Luiza whimpered, but stood and brushed herself off, and didn’t try to run when the collar and chain disappeared.
Had that been hard light? It was black. Could hard light be black? It must. That had been a complicated working. The hard light Brin had seen Hogg make in the past tended to be big simple shapes, but that chain had been real-looking.
“Is that what you’ve been doing these past couple weeks?” asked Brin. “Practicing?”
“Of course,” said Hogg. “Wouldn’t you?”
Brin nodded.
The minutes ticked by. The undead drew closer. Their moans became louder, and as they neared he could hear squelching in their footsteps, and the sound of ragged breath.
The undead started to cross the stream behind them, forgoing the log bridge to slosh through the water.
Hogg obliged them by moving towards the center of the field, to give them space to properly surround them. To Brin’s surprise, the ground here actually was pretty flat, with no surprise pools or tributaries.
“Hm. Only about a hundred. Shame. Oh well, time to get started.”
He lifted a hand. “[Manipulate Shadows].”
Brin knew for a fact that Hogg had no such Skill, but despite that, a patch of shadow in front of Hogg rose and filled the air.
It split into six balls, which spun and turned flat, resolving themselves into perfect black sawblades.

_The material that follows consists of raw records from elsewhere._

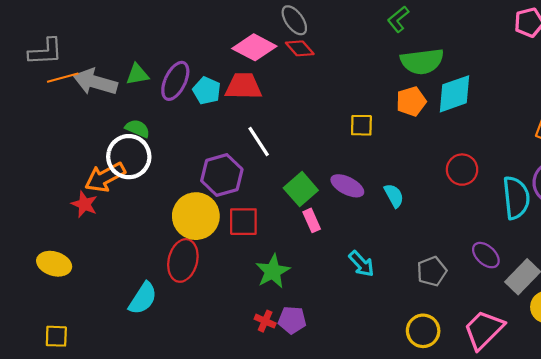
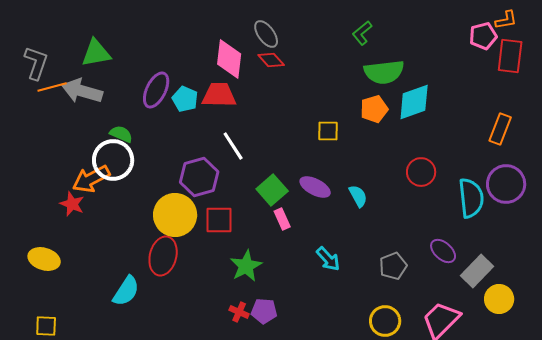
pink diamond: (254, 47) -> (229, 59), turned 69
gray L-shape: (45, 52) -> (36, 63), turned -68
green triangle: (137, 74) -> (96, 53), moved, size x1.4

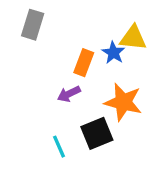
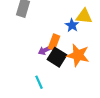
orange rectangle: (84, 63) -> (54, 42), moved
black square: (97, 133) -> (57, 57), moved, turned -36

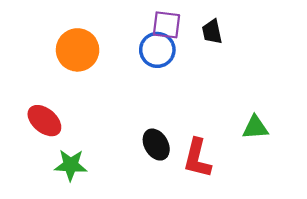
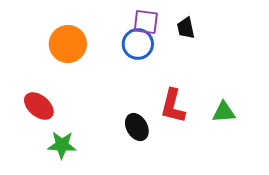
red L-shape: (197, 158) -> (173, 106), moved

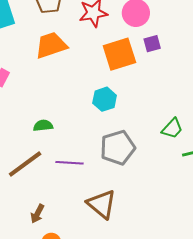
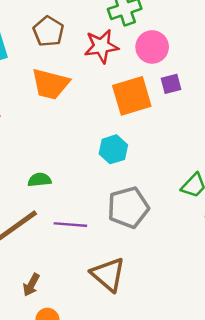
orange trapezoid: (51, 45) -> (50, 84), turned -148

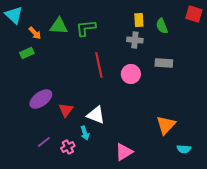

They started to spin, faster and faster, until they whirred with an audible whine.
Hogg indicated, and the sawblades jetted out, each of them exploding straight through one of the undead.
“Whoa!” said Luiza.
The six casualties weren’t nearly enough though, and the rest of the undead broke out into a full-on sprint. Gone was the awkward shambling. They ran like trained warriors and held their weapons in solid grips, aimed for the kill.

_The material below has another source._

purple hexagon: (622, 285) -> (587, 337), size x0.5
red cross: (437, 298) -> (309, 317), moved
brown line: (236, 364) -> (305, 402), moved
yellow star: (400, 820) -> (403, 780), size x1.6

“[Dance of the Shadow]!” Hogg yelled. Again, he definitely didn’t have a Skill like that. He was choosing to hide his real abilities by making it look like he had shadow powers. [Shadow Manipulation] sounded like something a high-level [Rogue] might get, after all. A clever ploy, especially if he could convince them to try to counter him with light. All this was moot if the [Witches] communicated amongst themselves, but Hogg was the type to seize every possible advantage, even those that might not pan out.
Real Skill or not, Hogg’s [Dance of the Shadow] rose to terrible prominence. Shadow swelled in every direction. Tendrils of darkness wrapped themselves around undead, bearing them to the ground. Great clubs flattened some, while others were diced to pieces by pitch-black knives. A huge mouth erupted from the ground to bite a zombie straight in half. A few were consumed by swarms of black flies. One unlucky undead was shackled with black chains, not unlike the one that had grabbed Luiza, and then tugged like a marionette, forced to fight the zombie next to it.

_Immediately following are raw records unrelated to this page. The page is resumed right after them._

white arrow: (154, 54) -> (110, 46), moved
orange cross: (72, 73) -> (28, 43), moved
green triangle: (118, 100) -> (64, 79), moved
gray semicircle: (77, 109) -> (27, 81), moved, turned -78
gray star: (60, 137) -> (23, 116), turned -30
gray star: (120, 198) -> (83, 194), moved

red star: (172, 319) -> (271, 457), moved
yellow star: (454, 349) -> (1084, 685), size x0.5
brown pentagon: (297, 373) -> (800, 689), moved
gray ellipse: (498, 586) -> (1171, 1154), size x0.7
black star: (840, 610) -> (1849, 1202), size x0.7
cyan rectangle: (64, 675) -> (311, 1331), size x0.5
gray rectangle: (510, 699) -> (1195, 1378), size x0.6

The fight wasn’t a fight at all; it was a massacre. Hogg’s shadows were a shade darker than black, and it was deeply unsettling to watch. Limbs flew. Bodes were torn apart, smashed, and diced. The smell of rotten blood filled the clearing, until it was overcome with a stench that was even worse.
In moments, it was done, and silence returned.
Brin noticed that three or four weren’t dead, they’d been bound by black tendrils and were slowly being squeezed to death, but they hadn’t stopped squirming yet.
He licked his lips, and tightened his grip on his spear. “Hey, can I fight that one?”